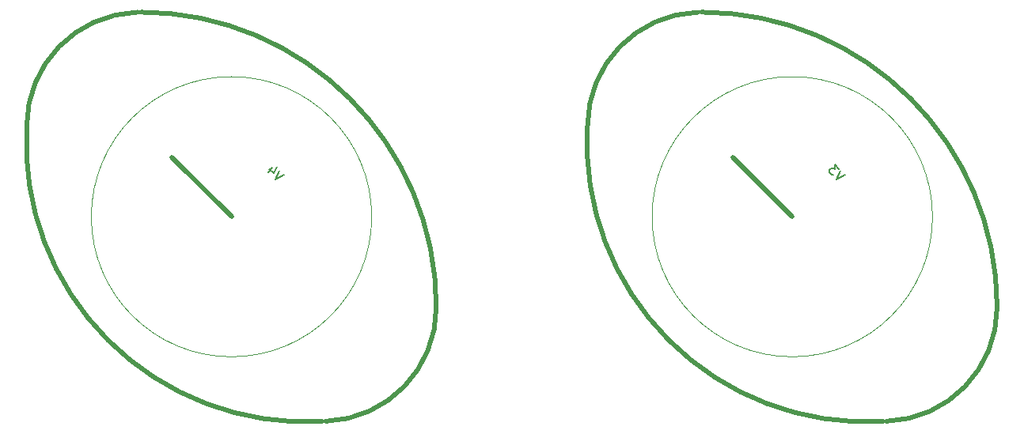
<source format=gbr>
%TF.GenerationSoftware,KiCad,Pcbnew,(5.1.6)-1*%
%TF.CreationDate,2020-10-25T20:05:07+00:00*%
%TF.ProjectId,QuadNew1 - Copy (2),51756164-4e65-4773-9120-2d20436f7079,rev?*%
%TF.SameCoordinates,Original*%
%TF.FileFunction,Legend,Bot*%
%TF.FilePolarity,Positive*%
%FSLAX46Y46*%
G04 Gerber Fmt 4.6, Leading zero omitted, Abs format (unit mm)*
G04 Created by KiCad (PCBNEW (5.1.6)-1) date 2020-10-25 20:05:07*
%MOMM*%
%LPD*%
G01*
G04 APERTURE LIST*
%ADD10C,0.120000*%
%ADD11C,0.500000*%
%ADD12C,0.150000*%
G04 APERTURE END LIST*
D10*
%TO.C,V3*%
X210000000Y-83000000D02*
G75*
G03*
X210000000Y-83000000I-15000000J0D01*
G01*
D11*
X195000000Y-83000000D02*
X188636039Y-76636039D01*
X173088176Y-73301325D02*
G75*
G03*
X204698677Y-104911824I29814449J-1796050D01*
G01*
X205082301Y-104905798D02*
G75*
G03*
X216911824Y-92698677I-383624J12207121D01*
G01*
X184931397Y-61093780D02*
G75*
G03*
X173088176Y-73301323I369926J-12207543D01*
G01*
X216911824Y-92698677D02*
G75*
G03*
X185301323Y-61088176I-31610501J0D01*
G01*
%TO.C,V4*%
X135000000Y-83000000D02*
X128636039Y-76636039D01*
D10*
X150000000Y-83000000D02*
G75*
G03*
X150000000Y-83000000I-15000000J0D01*
G01*
D11*
X156911824Y-92698677D02*
G75*
G03*
X125301323Y-61088176I-31610501J0D01*
G01*
X124931397Y-61093780D02*
G75*
G03*
X113088176Y-73301323I369926J-12207543D01*
G01*
X145082301Y-104905798D02*
G75*
G03*
X156911824Y-92698677I-383624J12207121D01*
G01*
X113088176Y-73301325D02*
G75*
G03*
X144698677Y-104911824I29814449J-1796050D01*
G01*
%TO.C,V3*%
D12*
X200629377Y-78515461D02*
X199686568Y-78986866D01*
X200157973Y-78044057D01*
X199989614Y-77875698D02*
X199551881Y-77437965D01*
X199518210Y-77943041D01*
X199417194Y-77842026D01*
X199316179Y-77808354D01*
X199248836Y-77808354D01*
X199147820Y-77842026D01*
X198979462Y-78010385D01*
X198945790Y-78111400D01*
X198945790Y-78178744D01*
X198979462Y-78279759D01*
X199181492Y-78481789D01*
X199282507Y-78515461D01*
X199349851Y-78515461D01*
%TO.C,V4*%
X140629377Y-78515461D02*
X139686568Y-78986866D01*
X140157973Y-78044057D01*
X139383523Y-77741011D02*
X138912118Y-78212415D01*
X139821255Y-77639996D02*
X139484538Y-78313431D01*
X139046805Y-77875698D01*
%TD*%
M02*

</source>
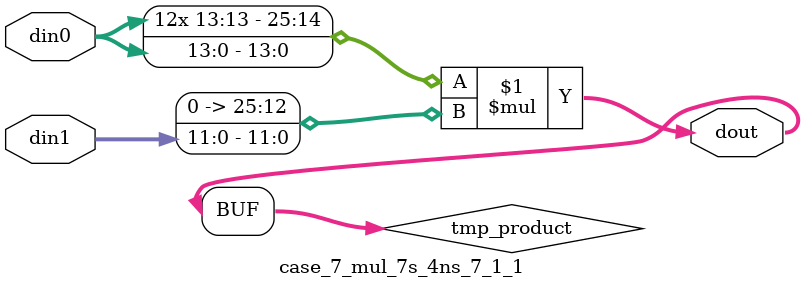
<source format=v>

`timescale 1 ns / 1 ps

 (* use_dsp = "no" *)  module case_7_mul_7s_4ns_7_1_1(din0, din1, dout);
parameter ID = 1;
parameter NUM_STAGE = 0;
parameter din0_WIDTH = 14;
parameter din1_WIDTH = 12;
parameter dout_WIDTH = 26;

input [din0_WIDTH - 1 : 0] din0; 
input [din1_WIDTH - 1 : 0] din1; 
output [dout_WIDTH - 1 : 0] dout;

wire signed [dout_WIDTH - 1 : 0] tmp_product;


























assign tmp_product = $signed(din0) * $signed({1'b0, din1});









assign dout = tmp_product;





















endmodule

</source>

**Exercise objective:** Pictures included in the data should be dropped; everything else must be repeated exactly.

**Written solution:**
<source format=gbr>
%TF.GenerationSoftware,KiCad,Pcbnew,(5.1.6)-1*%
%TF.CreationDate,2020-10-25T20:05:07+00:00*%
%TF.ProjectId,QuadNew1 - Copy (2),51756164-4e65-4773-9120-2d20436f7079,rev?*%
%TF.SameCoordinates,Original*%
%TF.FileFunction,Legend,Bot*%
%TF.FilePolarity,Positive*%
%FSLAX46Y46*%
G04 Gerber Fmt 4.6, Leading zero omitted, Abs format (unit mm)*
G04 Created by KiCad (PCBNEW (5.1.6)-1) date 2020-10-25 20:05:07*
%MOMM*%
%LPD*%
G01*
G04 APERTURE LIST*
%ADD10C,0.120000*%
%ADD11C,0.500000*%
%ADD12C,0.150000*%
G04 APERTURE END LIST*
D10*
%TO.C,V3*%
X210000000Y-83000000D02*
G75*
G03*
X210000000Y-83000000I-15000000J0D01*
G01*
D11*
X195000000Y-83000000D02*
X188636039Y-76636039D01*
X173088176Y-73301325D02*
G75*
G03*
X204698677Y-104911824I29814449J-1796050D01*
G01*
X205082301Y-104905798D02*
G75*
G03*
X216911824Y-92698677I-383624J12207121D01*
G01*
X184931397Y-61093780D02*
G75*
G03*
X173088176Y-73301323I369926J-12207543D01*
G01*
X216911824Y-92698677D02*
G75*
G03*
X185301323Y-61088176I-31610501J0D01*
G01*
%TO.C,V4*%
X135000000Y-83000000D02*
X128636039Y-76636039D01*
D10*
X150000000Y-83000000D02*
G75*
G03*
X150000000Y-83000000I-15000000J0D01*
G01*
D11*
X156911824Y-92698677D02*
G75*
G03*
X125301323Y-61088176I-31610501J0D01*
G01*
X124931397Y-61093780D02*
G75*
G03*
X113088176Y-73301323I369926J-12207543D01*
G01*
X145082301Y-104905798D02*
G75*
G03*
X156911824Y-92698677I-383624J12207121D01*
G01*
X113088176Y-73301325D02*
G75*
G03*
X144698677Y-104911824I29814449J-1796050D01*
G01*
%TO.C,V3*%
D12*
X200629377Y-78515461D02*
X199686568Y-78986866D01*
X200157973Y-78044057D01*
X199989614Y-77875698D02*
X199551881Y-77437965D01*
X199518210Y-77943041D01*
X199417194Y-77842026D01*
X199316179Y-77808354D01*
X199248836Y-77808354D01*
X199147820Y-77842026D01*
X198979462Y-78010385D01*
X198945790Y-78111400D01*
X198945790Y-78178744D01*
X198979462Y-78279759D01*
X199181492Y-78481789D01*
X199282507Y-78515461D01*
X199349851Y-78515461D01*
%TO.C,V4*%
X140629377Y-78515461D02*
X139686568Y-78986866D01*
X140157973Y-78044057D01*
X139383523Y-77741011D02*
X138912118Y-78212415D01*
X139821255Y-77639996D02*
X139484538Y-78313431D01*
X139046805Y-77875698D01*
%TD*%
M02*

</source>
<source format=v>

`timescale 1 ns / 1 ps

 (* use_dsp = "no" *)  module case_7_mul_7s_4ns_7_1_1(din0, din1, dout);
parameter ID = 1;
parameter NUM_STAGE = 0;
parameter din0_WIDTH = 14;
parameter din1_WIDTH = 12;
parameter dout_WIDTH = 26;

input [din0_WIDTH - 1 : 0] din0; 
input [din1_WIDTH - 1 : 0] din1; 
output [dout_WIDTH - 1 : 0] dout;

wire signed [dout_WIDTH - 1 : 0] tmp_product;


























assign tmp_product = $signed(din0) * $signed({1'b0, din1});









assign dout = tmp_product;





















endmodule

</source>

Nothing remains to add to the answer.